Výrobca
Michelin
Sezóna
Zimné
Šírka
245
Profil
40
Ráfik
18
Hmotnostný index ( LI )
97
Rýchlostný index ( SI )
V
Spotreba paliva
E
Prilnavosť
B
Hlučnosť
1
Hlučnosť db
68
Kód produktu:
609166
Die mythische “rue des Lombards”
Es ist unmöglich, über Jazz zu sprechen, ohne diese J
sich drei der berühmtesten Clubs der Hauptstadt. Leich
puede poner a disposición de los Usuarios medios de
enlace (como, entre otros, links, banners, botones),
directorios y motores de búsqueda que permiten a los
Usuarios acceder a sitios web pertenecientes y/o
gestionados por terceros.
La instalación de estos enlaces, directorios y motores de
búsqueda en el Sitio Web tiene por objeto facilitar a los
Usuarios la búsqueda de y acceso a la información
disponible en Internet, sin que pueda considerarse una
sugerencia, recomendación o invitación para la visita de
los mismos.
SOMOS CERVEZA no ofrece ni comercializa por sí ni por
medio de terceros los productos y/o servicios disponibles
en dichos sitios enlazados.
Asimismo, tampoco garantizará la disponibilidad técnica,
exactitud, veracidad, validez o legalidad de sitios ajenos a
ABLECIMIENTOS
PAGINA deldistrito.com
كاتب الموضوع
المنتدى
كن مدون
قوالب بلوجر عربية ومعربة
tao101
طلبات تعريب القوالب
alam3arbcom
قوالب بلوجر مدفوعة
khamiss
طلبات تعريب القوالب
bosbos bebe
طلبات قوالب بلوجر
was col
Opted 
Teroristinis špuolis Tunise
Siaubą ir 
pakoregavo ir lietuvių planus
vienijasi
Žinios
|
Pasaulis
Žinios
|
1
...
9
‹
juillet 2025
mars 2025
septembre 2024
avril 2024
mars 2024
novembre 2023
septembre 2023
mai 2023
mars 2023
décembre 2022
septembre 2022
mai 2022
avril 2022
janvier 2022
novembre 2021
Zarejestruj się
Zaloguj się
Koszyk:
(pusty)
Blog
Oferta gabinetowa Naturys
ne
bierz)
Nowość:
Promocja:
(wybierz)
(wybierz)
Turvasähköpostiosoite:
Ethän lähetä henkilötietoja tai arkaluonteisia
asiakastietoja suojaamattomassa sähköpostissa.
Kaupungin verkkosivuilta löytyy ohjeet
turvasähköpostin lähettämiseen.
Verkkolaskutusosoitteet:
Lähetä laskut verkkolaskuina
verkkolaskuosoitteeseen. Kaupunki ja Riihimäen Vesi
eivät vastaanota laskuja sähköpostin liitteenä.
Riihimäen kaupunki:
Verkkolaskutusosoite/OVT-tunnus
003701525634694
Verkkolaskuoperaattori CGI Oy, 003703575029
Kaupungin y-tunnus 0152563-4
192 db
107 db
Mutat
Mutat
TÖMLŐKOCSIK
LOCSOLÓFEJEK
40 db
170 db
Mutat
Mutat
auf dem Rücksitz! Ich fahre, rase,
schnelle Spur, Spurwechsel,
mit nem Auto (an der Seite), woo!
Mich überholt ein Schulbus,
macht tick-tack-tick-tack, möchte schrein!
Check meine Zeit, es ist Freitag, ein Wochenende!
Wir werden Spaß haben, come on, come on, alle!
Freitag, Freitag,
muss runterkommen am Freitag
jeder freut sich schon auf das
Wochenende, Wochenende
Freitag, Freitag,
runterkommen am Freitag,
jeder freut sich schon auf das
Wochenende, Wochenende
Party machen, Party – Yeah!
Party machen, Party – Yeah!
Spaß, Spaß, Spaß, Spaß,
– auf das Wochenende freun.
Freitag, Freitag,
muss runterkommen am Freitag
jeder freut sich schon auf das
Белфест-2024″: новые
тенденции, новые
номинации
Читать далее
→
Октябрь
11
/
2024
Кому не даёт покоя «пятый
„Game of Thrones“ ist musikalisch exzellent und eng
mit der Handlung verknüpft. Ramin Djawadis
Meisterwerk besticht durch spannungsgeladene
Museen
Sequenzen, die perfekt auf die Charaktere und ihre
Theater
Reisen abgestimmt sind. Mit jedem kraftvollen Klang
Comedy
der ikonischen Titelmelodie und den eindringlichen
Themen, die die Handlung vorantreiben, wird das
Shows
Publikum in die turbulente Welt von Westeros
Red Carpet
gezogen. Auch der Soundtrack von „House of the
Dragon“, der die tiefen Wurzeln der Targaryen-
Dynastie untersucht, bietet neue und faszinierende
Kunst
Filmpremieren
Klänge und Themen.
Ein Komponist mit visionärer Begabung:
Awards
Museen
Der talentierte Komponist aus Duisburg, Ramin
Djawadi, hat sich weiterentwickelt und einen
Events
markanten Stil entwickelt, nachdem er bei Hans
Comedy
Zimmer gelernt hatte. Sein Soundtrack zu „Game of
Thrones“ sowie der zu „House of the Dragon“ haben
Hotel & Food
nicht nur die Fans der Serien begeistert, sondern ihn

* * * *

Only the lines from the first line of the records through the one containing "puede poner a" should be reproduced, exactly, with both of them included.

__Result for this exercise__:
Výrobca
Michelin
Sezóna
Zimné
Šírka
245
Profil
40
Ráfik
18
Hmotnostný index ( LI )
97
Rýchlostný index ( SI )
V
Spotreba paliva
E
Prilnavosť
B
Hlučnosť
1
Hlučnosť db
68
Kód produktu:
609166
Die mythische “rue des Lombards”
Es ist unmöglich, über Jazz zu sprechen, ohne diese J
sich drei der berühmtesten Clubs der Hauptstadt. Leich
puede poner a disposición de los Usuarios medios de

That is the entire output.